Let $G=\mathfrak{S}_n$ be the symmetric group on $n$ elements. Via permuting the variables the polynomial ring $S=\mathbb{C}[x_1,\ldots,x_n]$ becomes an $G$-module. It is not hard to see that every irreducible representation of $G$ appears in $S$: For example the span of the orbit of the monomial $\prod_{i=1}^nx_i^i$ is the regular representation of $G$. We consider the natural map $M: S\to\textrm{Hom}(S,S)$ that assigns a polynomial $f$ the map $S\to S,\,g\mapsto f\cdot g$. Clearly, $F$ is $G$-linear. I am interested how general this map is.

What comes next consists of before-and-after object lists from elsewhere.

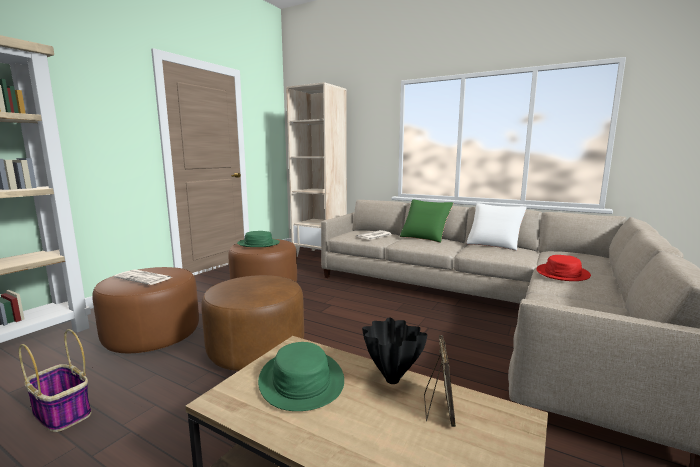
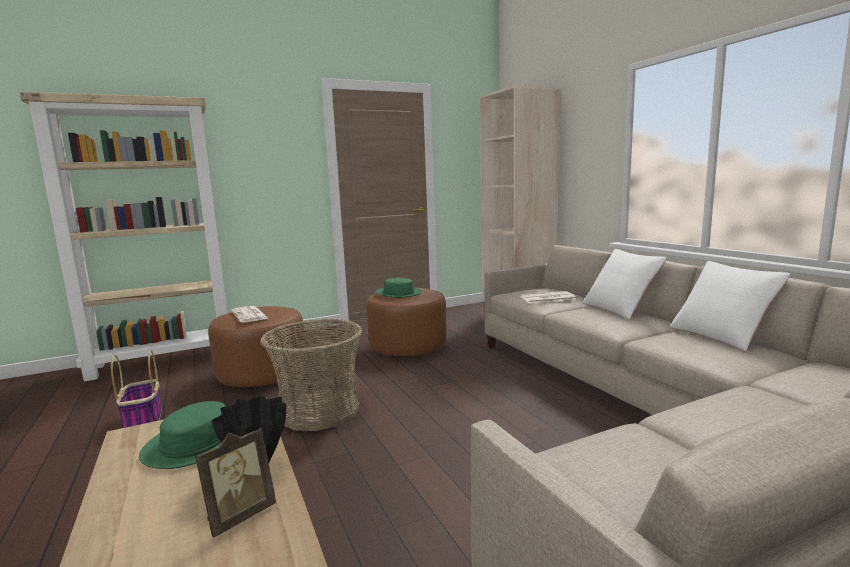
camera: 35 degrees right, 0 degrees up
(256, 350) = (319, 411): brown ottoman -> basket
(425, 237) = (620, 309): green pillow -> white pillow
(562, 273) = (750, 406): red hat -> none

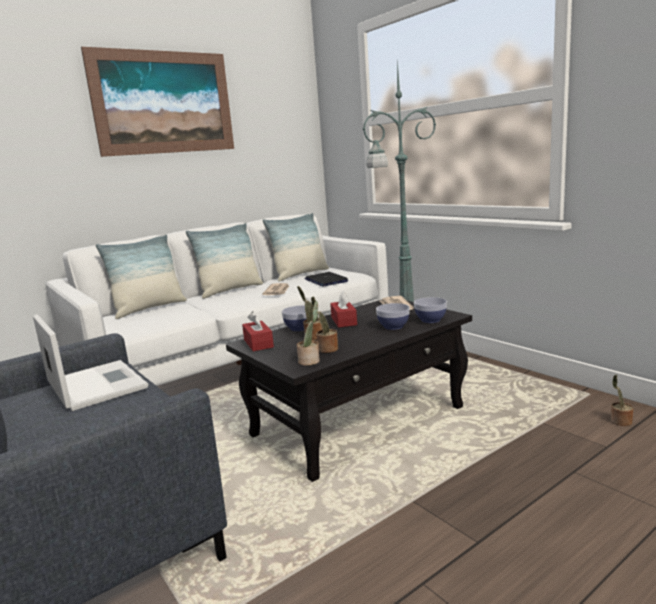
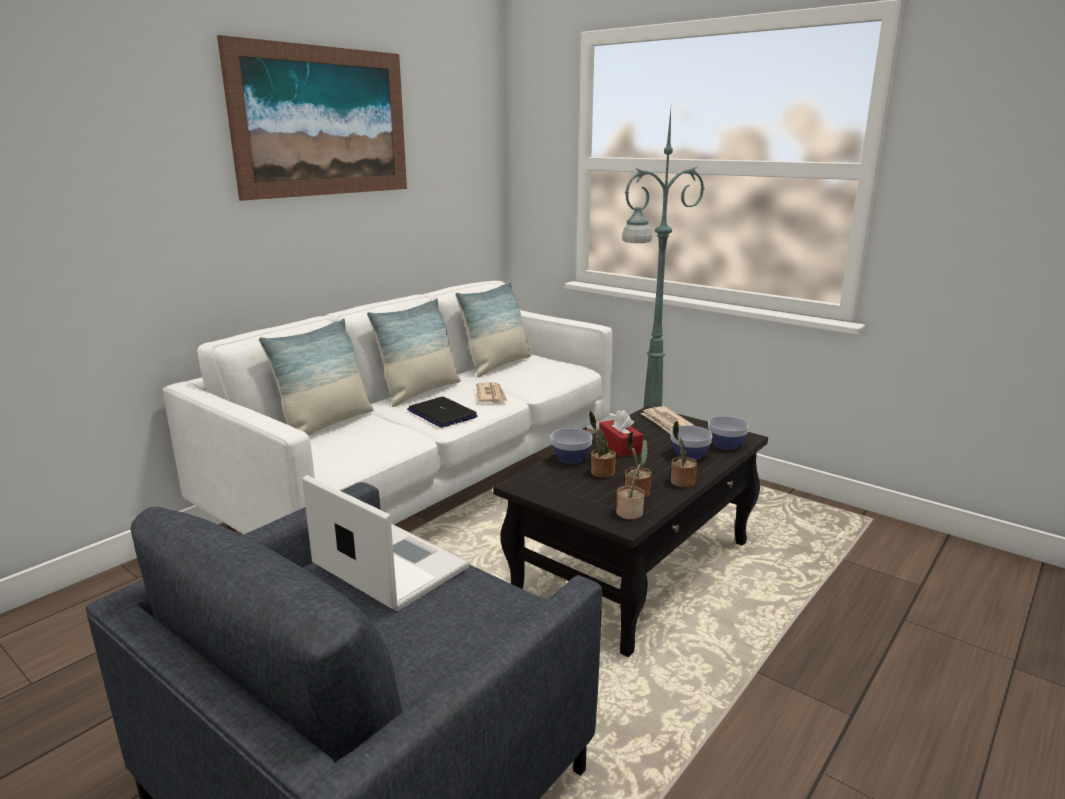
camera: 15 degrees left, 5 degrees up
(258, 343) = (538, 485): red tissue box -> none
(326, 280) = (542, 377): laptop -> laptop (441, 414)
(619, 421) = (919, 553): potted plant -> potted plant (681, 482)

More precisely, let $U,V,W$ irreducible $G$-modules and let $F:U\to\textrm{Hom}(V,W)$ a $G$-linear map. Are there $G$-linear maps $A: U\to S$, $B: V\to S$ and $C: S\to W$ such that for all $u\in U$ we have $F(u)=C\circ M(A(u))\circ B$?

Answer 1

Yes. Take an injective map $A : U \to S$ and an injective map $B' : V \to S$.

Now compose $B'$ with the map that sends $x_i$ to $x_i^m$ for all $i$, where $m$ is greater than the degree of any polynomial in the image of $A$.

Then the composed map $A \otimes B : U \otimes V \to S$ will be injective because, as a module, $S$ is the tensor product of polynomials of degree $<m$ in each variable with polynomials in $x_1^m,\dots, x_n^m$, and tensor products of injective maps are injective.

Hence the map $U \otimes V \to W$ is factors through the image of $A \otimes B$ in $S$. Since $S_n$ is a finite group, by semisimplicity, we can extend this map from the image to the whole space.